WORK REQUEST 1:
Translate into Spanish the following sentence from the passage on image analysis methods: "Time to peak was defined as the time from one standard deviation above the mean of baseline to 90% of the mean peak value."
WORK REQUEST 2:
In the passage on image analysis methods, what method was used to characterize the three tissue types?
WORK REQUEST 3:
Resume the passage on image analysis methods, starting after its final sentence.

PAGE EXCERPT:
====================

Cerebrospinal fluid and the corpus callosum were excluded from analysis via ISODATA method (Shen et al., 2004b). Three tissue types (normal, perfusion-diffusion mismatch and ischemic core) were characterized by using auto-clustering ISODATA method (Shen et al., 2004b) based on ADC and CBF data. Images among different animals were co-registered using custom-designed semi-automatic co-registration software (Liu et al., 2004; Schmidt et al., 2006; Shen et al., 2005; Shen and Duong, 2008) to generate group-averaged maps. Percent change, time to peak (TTP), ADC and CBF values were analyzed for different tissue types for individual animals, followed by group averaging. Time to peak was defined as the time from one standard deviation above the mean of baseline to 90% of the mean peak value.

====================

Records from a collection:
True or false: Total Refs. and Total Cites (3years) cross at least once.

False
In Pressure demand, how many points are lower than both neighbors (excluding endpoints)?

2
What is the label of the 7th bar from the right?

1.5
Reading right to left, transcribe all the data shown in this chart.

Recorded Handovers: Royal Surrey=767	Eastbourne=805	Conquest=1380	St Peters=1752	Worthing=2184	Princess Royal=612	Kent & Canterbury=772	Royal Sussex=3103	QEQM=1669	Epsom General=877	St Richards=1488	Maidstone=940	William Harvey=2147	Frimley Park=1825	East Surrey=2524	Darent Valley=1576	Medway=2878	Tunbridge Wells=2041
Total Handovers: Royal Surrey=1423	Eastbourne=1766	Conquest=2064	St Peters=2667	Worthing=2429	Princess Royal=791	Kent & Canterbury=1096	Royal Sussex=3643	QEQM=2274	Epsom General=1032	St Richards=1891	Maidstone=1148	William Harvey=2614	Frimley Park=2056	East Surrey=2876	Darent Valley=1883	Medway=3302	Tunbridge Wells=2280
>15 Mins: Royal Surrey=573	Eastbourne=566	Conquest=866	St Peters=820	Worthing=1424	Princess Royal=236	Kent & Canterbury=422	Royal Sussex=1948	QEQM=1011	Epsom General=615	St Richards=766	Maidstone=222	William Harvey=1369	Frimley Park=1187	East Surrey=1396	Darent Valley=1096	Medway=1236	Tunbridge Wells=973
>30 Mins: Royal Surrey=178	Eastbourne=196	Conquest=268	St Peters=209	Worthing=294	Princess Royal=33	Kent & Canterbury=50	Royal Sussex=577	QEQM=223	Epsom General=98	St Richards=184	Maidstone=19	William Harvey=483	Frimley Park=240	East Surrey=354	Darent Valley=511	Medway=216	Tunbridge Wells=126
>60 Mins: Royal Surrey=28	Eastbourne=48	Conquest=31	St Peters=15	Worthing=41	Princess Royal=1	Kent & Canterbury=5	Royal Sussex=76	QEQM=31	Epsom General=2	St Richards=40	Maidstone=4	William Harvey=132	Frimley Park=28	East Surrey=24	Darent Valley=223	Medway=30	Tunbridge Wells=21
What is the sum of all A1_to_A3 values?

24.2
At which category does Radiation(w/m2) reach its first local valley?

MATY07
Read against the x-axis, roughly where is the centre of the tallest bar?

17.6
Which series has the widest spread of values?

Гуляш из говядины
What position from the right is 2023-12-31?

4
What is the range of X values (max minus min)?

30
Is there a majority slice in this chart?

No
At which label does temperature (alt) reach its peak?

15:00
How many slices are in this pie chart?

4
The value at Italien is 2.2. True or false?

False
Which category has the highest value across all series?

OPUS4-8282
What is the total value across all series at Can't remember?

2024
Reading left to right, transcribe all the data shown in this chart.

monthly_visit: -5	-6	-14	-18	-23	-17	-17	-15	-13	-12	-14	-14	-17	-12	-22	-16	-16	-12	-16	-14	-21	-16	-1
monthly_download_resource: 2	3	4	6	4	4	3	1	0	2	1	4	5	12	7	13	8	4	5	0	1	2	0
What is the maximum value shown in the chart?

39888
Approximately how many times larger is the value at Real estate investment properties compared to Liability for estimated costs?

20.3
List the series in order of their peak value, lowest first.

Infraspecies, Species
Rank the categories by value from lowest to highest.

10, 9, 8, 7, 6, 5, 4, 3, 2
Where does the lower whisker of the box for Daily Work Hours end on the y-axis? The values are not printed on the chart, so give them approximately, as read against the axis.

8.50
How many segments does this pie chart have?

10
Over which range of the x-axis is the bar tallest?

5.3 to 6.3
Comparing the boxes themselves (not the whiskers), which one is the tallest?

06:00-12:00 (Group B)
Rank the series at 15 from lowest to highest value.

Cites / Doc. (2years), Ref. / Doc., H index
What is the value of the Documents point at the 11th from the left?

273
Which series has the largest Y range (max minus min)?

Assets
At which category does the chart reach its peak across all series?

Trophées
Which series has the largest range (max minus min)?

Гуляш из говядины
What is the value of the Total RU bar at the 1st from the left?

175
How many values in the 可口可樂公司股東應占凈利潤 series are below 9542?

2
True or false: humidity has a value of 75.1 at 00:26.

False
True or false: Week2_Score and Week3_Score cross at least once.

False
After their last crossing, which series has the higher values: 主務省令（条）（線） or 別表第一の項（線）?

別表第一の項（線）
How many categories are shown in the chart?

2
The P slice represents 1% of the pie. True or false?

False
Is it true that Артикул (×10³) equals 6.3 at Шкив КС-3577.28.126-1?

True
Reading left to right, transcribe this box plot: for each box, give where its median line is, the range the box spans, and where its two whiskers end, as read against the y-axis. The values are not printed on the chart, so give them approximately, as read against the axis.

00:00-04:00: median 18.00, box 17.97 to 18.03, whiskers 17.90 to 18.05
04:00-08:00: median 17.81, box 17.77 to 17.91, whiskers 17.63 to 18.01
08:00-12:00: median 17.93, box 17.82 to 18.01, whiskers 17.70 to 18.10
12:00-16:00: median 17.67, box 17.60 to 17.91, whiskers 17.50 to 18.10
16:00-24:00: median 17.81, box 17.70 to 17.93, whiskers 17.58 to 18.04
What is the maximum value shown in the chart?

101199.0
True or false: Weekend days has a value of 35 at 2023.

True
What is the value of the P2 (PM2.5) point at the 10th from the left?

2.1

====================

EXPECTED ANSWER 1:
El tiempo hasta el pico se definió como el tiempo transcurrido desde una desviación estándar por encima de la media de la línea de base hasta el 90 % del valor medio del pico.

EXPECTED ANSWER 2:
The auto-clustering ISODATA method, based on ADC and CBF data.

EXPECTED ANSWER 3:
Profiles of baseline T2*-weighted signal intensity, OC signal magnitude change, and OC percent change were plotted as function of ADC or CBF. Baseline T2*-weighted signal intensity, signal intensity change by OC and OC percent changes were also plotted on ADC-CBF contour plots. The grid size was 0.02×10−3 mm2/sec for ADC or 0.12 mL/gram/min for CBF, respectively. Data were interpreted with respect to viability thresholds (Shen et al., 2003).
T1 and CBF changes induced by oxygen were analyzed for the ISODATA determined ischemic core, mismatch and compared with the homologous regions in the contralateral hemisphere.
Highlights.
This study characterizes the effects of transient OC on T2*-weighted MRI in permanent focal stroke rats.
The ischemic core cluster showed no significant response, whereas the mismatch cluster showed markedly higher percent changes relative to normal tissue in the acute phase.
The majority of the mismatch pixels showed exaggerated OC responses, which eventually infracted.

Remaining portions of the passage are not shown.